La CNIL annonce la fin de la mise en demeure visant Direct Énergie. L'autorité a obtenu du fournisseur d'énergie qu'il change la façon dont il récolte le consentement lors de la mise en place du compteur communicant Linky.

Les choses sont rentrées dans l’ordre entre Direct Énergie et la Commission nationale de l’informatique et des libertés. Dans un communiqué publié le 25 octobre, l’autorité annonce la fin de la mise en demeure visant le fournisseur d’électricité. Ce dernier a réécrit les explications relatives à la collecte des données de consommation, de manière à ne plus tromper le public.

CC Ener356

La CNIL a lancé son action contre Direct Énergie en mars. Elle lui reprochait de miser sur la méconnaissance des particuliers pour les forcer à accepter la transmission de données journalières et les données fines de consommation, précises à la demi-heure près. Pour cela, le groupe faisait croire que cette acceptation était indispensable pour l’activation du compteur communicant Linky.

Au moment de sa mise en demeure, la CNIL faisait observer qu’il est impossible de faire procéder légalement à un consentement simultané sur deux points — l’installation du Linky et la collecte fine des données de consommation — puisque l’un d’eux, le premier, est obligatoire. Ce ne pouvait donc pas être un consentement « libre, éclairé et spécifique », car il était lié à une mesure incontournable.

Direct Énergie a corrigé le tir

Aujourd’hui, l’information délivrée par Direct Énergie est « claire et non équivoque ». Les individus « peuvent accepter le relevé de leur consommation d’électricité journalière ou à la demi-heure sans penser qu’il s’agit d’une conséquence obligatoire de la pose d’un compteur connecté ». Les échanges entre les deux parties ont permis de corriger le tir, sans avoir besoin de passer par la case sanction.

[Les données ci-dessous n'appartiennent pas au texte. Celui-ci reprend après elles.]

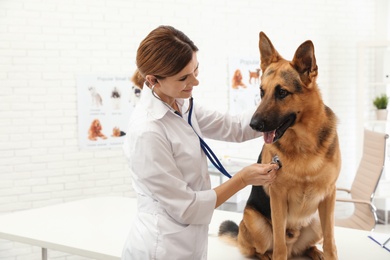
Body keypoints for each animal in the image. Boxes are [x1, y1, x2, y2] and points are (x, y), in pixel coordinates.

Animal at [219, 33, 342, 260]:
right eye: (261, 92)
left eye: (282, 92)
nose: (253, 125)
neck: (304, 144)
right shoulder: (277, 196)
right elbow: (279, 246)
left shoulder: (329, 195)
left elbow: (331, 243)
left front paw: (328, 254)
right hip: (254, 223)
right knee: (260, 249)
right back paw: (267, 255)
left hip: (317, 221)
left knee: (307, 246)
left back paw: (315, 252)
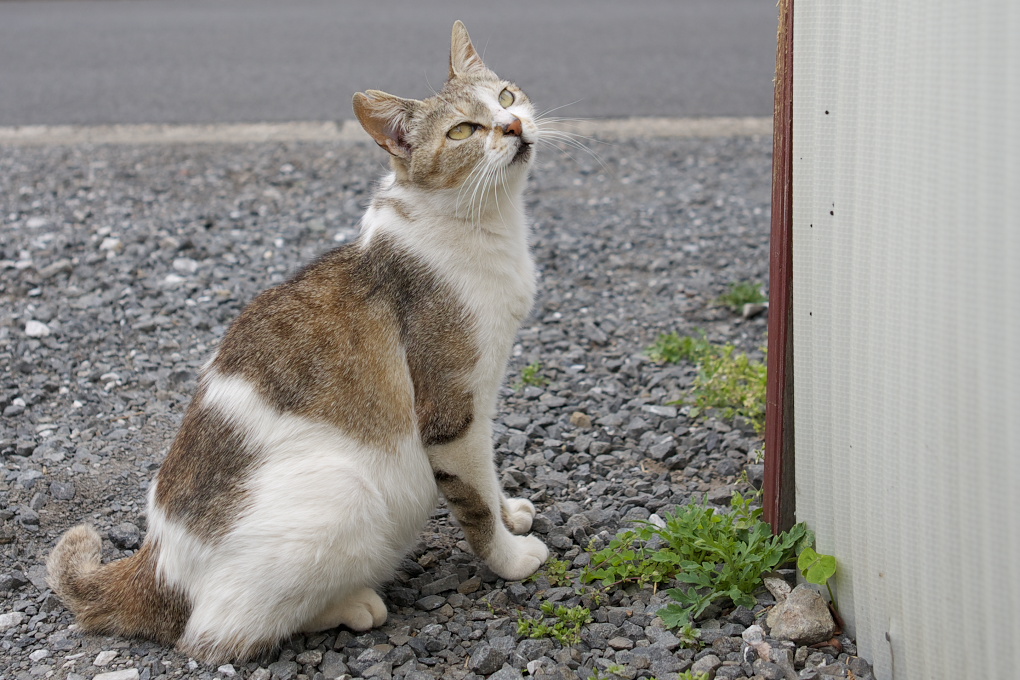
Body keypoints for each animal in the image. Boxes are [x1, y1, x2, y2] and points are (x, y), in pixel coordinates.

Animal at [45, 22, 550, 664]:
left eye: (505, 97)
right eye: (463, 130)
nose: (512, 126)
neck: (484, 225)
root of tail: (155, 566)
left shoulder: (480, 410)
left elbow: (489, 476)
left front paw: (512, 512)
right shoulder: (451, 411)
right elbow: (474, 502)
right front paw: (509, 557)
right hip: (344, 493)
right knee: (213, 634)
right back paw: (351, 605)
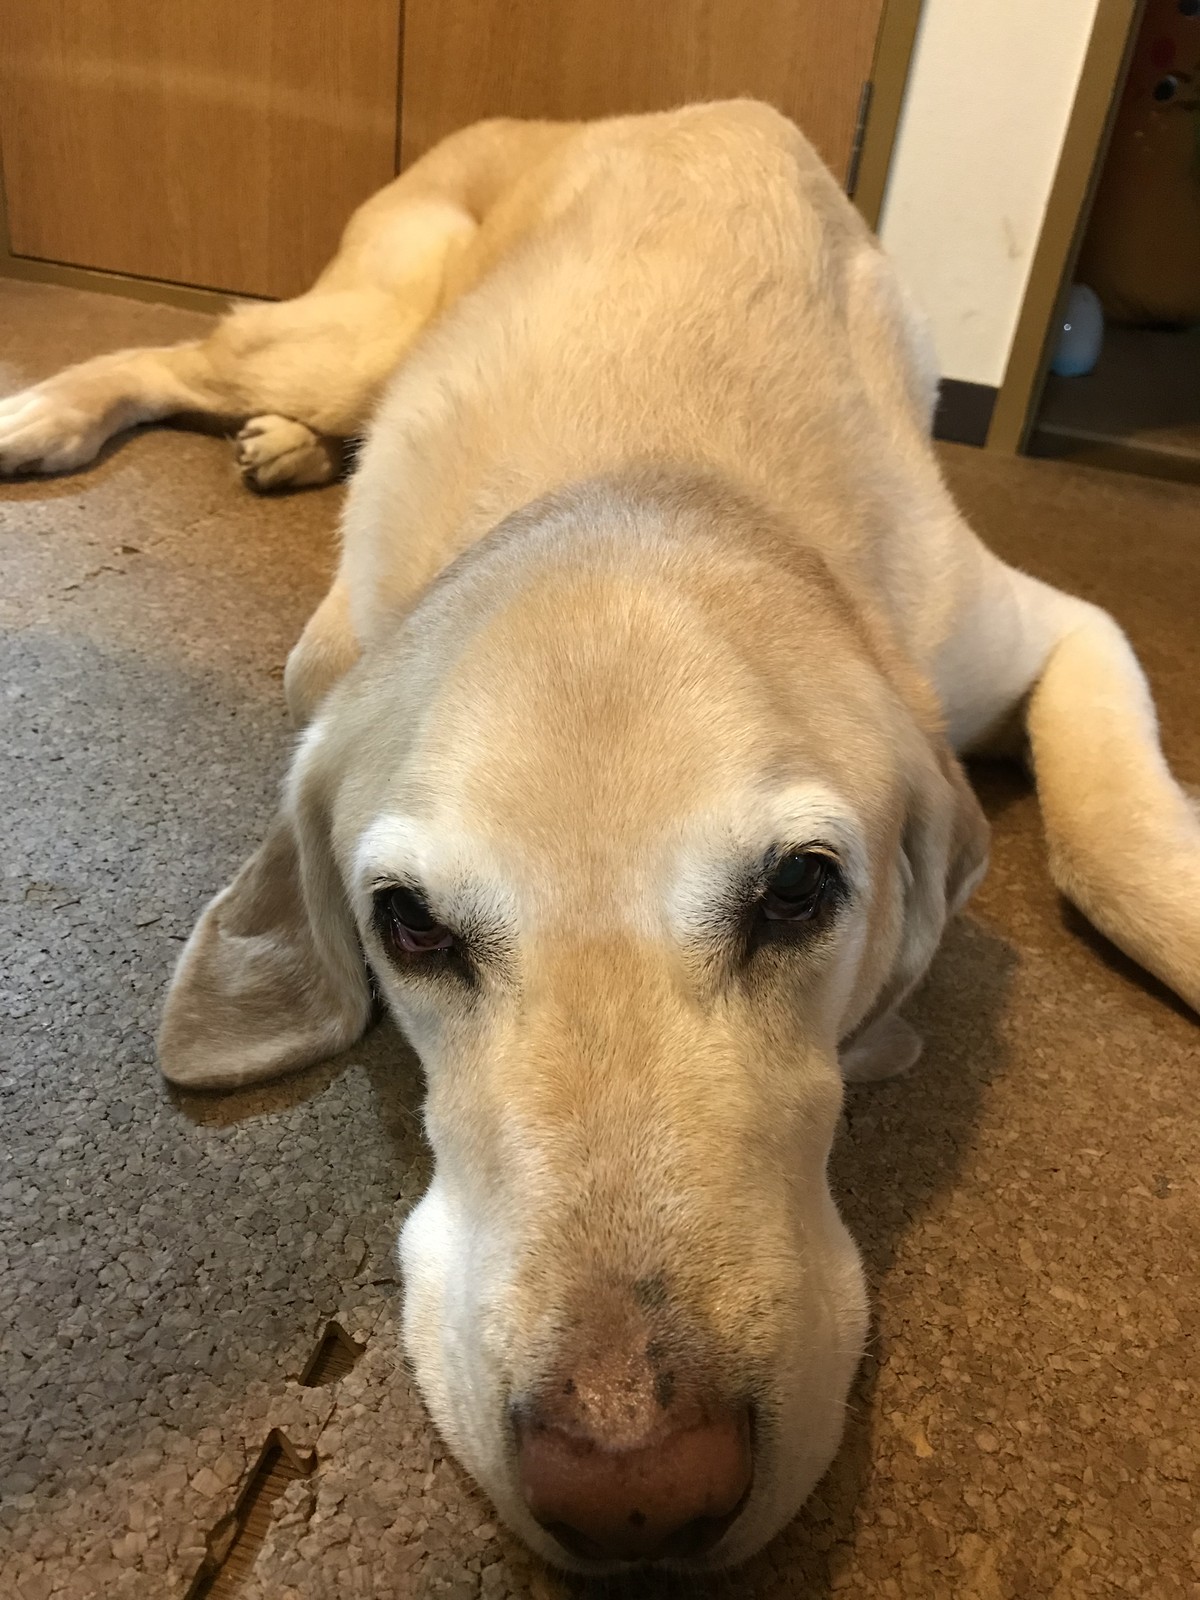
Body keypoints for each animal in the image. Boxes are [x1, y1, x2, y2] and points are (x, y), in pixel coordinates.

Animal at [3, 103, 1197, 1573]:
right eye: (409, 923)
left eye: (799, 893)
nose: (636, 1496)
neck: (648, 471)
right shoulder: (319, 665)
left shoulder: (1052, 627)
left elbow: (1122, 855)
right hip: (348, 333)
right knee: (187, 348)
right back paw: (46, 414)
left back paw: (278, 443)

Enedis, qui est le gestionnaire du réseau de distribution en France, collecte par défaut les données de consommation journalières (c’est-à-dire la consommation globale du foyer sur une journée) de façon à ce que l’usager puisse consulter gratuitement l’historique de ses consommations, rappelle la CNIL. Cela se fait en conformité avec le code de l’énergie, ajoute l’autorité administrative indépendante.

De base, Direct Énergie, en tant que fournisseur d’électricité, n’a accès qu’aux données mensuelles de consommation, qui sont évidemment requises pour établir une facturation. La collecte de données plus précises et plus complètes n’est pas possible par défaut, sans consentement. Direct Énergie s’était tourné vers Enedis pour l’obtention de ces données, en brandissant ce consentement non conforme.